Format: Online
When: May 18th, 2026
Time: 17:00-18:30 CEST
Speaker: Olivier Burtin (Université de Picardie Jules Verne/Sciences Po-Paris)
Host: Dario Fazzi (Leiden University/Roosevelt Institute for American Studies)
Dr. Olivier Burtin is Associate Professor of U.S. history and civilization at Université de Picardie Jules Verne (Amiens, France) and an affiliated researcher at the Centre d’histoire de Sciences Po. He is currently working on a survey of the US far right and a co-edited volume entitled War in Modern U.S. History: A Transatlantic Perspective (forthcoming with Ohio University Press). He is the author of A Nation of Veterans: War, Citizenship, and the Welfare State in Modern America (University of Pennsylvania Press, 2022). He currently serves as editor-in-chief of the bilingual journal Politique Américaine, and his own work has appeared in a number of publications such as Journal of Contemporary History, Journal of Right-Wing Studies, and Reviews in American History.

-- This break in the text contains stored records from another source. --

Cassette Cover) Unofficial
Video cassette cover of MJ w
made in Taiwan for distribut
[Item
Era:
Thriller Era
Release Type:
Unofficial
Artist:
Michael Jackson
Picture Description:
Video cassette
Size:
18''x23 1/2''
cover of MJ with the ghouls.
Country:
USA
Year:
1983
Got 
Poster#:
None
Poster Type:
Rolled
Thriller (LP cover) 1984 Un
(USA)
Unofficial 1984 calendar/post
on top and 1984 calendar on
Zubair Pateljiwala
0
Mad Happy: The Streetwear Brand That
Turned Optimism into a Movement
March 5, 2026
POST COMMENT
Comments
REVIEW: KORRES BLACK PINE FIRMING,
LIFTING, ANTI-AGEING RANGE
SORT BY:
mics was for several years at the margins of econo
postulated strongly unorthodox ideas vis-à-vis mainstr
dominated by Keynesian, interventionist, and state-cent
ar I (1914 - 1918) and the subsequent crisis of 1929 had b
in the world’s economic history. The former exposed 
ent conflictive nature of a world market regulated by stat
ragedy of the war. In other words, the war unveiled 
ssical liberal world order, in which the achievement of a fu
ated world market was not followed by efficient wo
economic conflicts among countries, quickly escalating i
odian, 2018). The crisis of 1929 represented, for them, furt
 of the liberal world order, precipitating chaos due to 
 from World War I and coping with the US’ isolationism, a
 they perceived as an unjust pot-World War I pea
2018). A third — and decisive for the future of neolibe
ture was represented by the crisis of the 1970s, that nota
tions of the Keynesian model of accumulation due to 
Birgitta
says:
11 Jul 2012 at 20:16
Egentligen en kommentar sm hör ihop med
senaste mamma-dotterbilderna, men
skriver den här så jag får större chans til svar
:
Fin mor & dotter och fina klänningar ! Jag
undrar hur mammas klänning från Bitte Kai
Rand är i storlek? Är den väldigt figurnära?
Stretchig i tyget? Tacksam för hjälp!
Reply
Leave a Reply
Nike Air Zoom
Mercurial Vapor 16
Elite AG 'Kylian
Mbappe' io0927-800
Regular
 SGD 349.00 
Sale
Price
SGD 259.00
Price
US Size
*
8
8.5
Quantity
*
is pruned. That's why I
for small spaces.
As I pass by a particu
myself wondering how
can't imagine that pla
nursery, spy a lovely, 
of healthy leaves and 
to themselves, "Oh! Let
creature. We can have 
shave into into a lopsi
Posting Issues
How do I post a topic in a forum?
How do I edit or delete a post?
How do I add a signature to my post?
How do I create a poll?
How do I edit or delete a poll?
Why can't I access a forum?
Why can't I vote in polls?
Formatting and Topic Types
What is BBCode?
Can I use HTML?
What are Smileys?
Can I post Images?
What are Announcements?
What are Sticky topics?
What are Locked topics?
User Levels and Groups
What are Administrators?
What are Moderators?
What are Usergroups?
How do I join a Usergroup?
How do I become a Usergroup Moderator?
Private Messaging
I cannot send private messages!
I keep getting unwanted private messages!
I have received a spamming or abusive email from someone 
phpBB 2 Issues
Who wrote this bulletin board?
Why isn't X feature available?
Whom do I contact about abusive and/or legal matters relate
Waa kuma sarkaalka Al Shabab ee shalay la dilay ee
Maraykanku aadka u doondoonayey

This talk is based on a chapter of a larger book project about the history of the US far right. The paper examines the American far right in the interwar period as a formative moment in its modern development. It argues that far-right movements were not marginal but deeply embedded in mainstream political and social life, most notably through the mass mobilization of the second Ku Klux Klan. In the 1920s, these actors largely operated in defense of an existing racial and national order, often in alignment with state authority. The crises of the 1930s, however, fostered a partial shift toward more oppositional and sometimes revolutionary forms of activism, shaped by the New Deal, the Great Depression, and the global rise of fascism.